[Opening PASSAGE TO READ section]

DISRAELI DOCUMENTS

Hermann Klaue

German Patent 813,121 - Hermann Klaue main image German Patent 813,121 - Hermann Klaue main image German Patent 813,121 - Hermann Klaue main image


see also German Patent # 813,121 - Hermann Klaue 1950

see also German Patent # 813,121 - Hermann Klaue 1950

German Patent 813,121 - Hermann Klaue thumbnail

Hermann Klaue was an iconoclastic engineer and inventor with a legendary place in German bicycle history - strangely similar to the place that Alex Moulton occupies in British bicycle history.

Hermann Klaue worked extensively in the motor vehicle industry. As early as the 1950s he had a particular interest in small, transverse engined, front wheel drive cars.

Alex Moulton, of course, in the 1950s, designed the hydrolastic suspension of the Austin Mini, the quintessential small, transverse engined, front wheel drive car.

In about 1950 Hermann Klaue designed a mould-breaking, small-wheeled, bicycle with a single main frame tube. This frame was manufactured as a single aluminium casting. The particular metal used was 'Silumin', a lightweight, high strength alloy of alumnium and silicon. Hermann Klaue manufactured these bicycles in Ɯberlingen on the picturesque shores of the Bodensee. These bikes are much prized by bearded German bicycle collectors of a certain age. Hermann Klaue's bicycle business was, how shall we say it, rather moderately financially successful and in about 1957 he sold it to the giant Hercules (of Germany) concern (part of the Fichtel & Sachs empire). They tidied up the design and relaunched it as the Hercules 2000, which enjoyed rather more bountiful sales.

[Closing PASSAGE TO READ section]

TASK DESCRIPTION —
Continue the article on Hermann Klaue from the point where it stops. The records have nothing to do with the article on Hermann Klaue.

[Opening DATA LISTING section]

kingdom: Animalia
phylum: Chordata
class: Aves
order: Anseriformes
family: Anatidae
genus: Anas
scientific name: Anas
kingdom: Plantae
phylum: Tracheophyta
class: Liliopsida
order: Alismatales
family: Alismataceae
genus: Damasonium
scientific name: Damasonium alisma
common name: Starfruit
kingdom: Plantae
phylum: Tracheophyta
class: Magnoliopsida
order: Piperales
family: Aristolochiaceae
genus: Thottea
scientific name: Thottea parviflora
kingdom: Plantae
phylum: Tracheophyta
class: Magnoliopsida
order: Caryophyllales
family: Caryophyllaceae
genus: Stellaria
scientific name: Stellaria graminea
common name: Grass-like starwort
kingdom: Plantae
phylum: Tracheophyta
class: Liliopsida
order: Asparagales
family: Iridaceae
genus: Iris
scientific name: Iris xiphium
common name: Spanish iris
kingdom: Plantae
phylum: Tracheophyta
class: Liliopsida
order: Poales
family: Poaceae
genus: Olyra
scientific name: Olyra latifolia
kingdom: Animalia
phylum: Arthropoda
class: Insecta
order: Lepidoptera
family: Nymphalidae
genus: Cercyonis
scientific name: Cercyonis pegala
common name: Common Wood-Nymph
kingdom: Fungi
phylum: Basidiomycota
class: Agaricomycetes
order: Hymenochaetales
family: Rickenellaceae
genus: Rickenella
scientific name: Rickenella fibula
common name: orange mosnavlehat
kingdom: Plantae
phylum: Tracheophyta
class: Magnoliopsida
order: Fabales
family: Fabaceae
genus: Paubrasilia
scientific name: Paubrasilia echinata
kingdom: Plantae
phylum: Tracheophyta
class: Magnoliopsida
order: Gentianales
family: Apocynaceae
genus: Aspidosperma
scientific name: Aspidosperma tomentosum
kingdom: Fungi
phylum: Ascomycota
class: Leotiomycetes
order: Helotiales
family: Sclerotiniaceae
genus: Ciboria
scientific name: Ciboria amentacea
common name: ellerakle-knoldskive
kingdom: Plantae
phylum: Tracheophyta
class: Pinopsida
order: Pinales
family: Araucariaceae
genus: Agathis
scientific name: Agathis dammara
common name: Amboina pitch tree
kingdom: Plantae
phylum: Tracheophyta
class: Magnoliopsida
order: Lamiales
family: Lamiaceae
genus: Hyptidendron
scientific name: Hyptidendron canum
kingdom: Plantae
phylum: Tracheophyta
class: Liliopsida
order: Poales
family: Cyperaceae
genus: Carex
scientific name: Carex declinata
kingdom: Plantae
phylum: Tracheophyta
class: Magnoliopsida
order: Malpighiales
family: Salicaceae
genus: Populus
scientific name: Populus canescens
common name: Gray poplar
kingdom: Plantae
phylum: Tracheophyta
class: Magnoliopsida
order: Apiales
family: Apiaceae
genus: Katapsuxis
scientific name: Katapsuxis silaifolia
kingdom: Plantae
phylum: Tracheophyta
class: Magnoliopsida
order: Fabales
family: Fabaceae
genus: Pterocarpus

[Closing DATA LISTING section]

ANSWER FOR THE TASK —
In 1962 Alex Moulton, of course, also launched a a mould-breaking, small-wheeled, bicycle with a single main frame tube. His particular innovation was to add an element of suspension. Alex Moulton, of course, established his factory in picturesque Bradford-on-Avon. Original Moulton bicycles are also, of course, much prized by bearded British bicycle collectors of a certain age. Alex Moulton's bicycle business was, of course, rather moderately financially successful and in about 1967 he sold it to the giant Raleigh concern...

Hermann Klaue appears on this web site because, in 1950, he patented a rear derailleur system specially designed for his beautiful bicycle. The single main frame tube gave an almost pefectly straight cable run, with the cable concealed within the frame in a funkily modern way. I don't know if this derailleur system ever made it into production - I have certainly never seen one.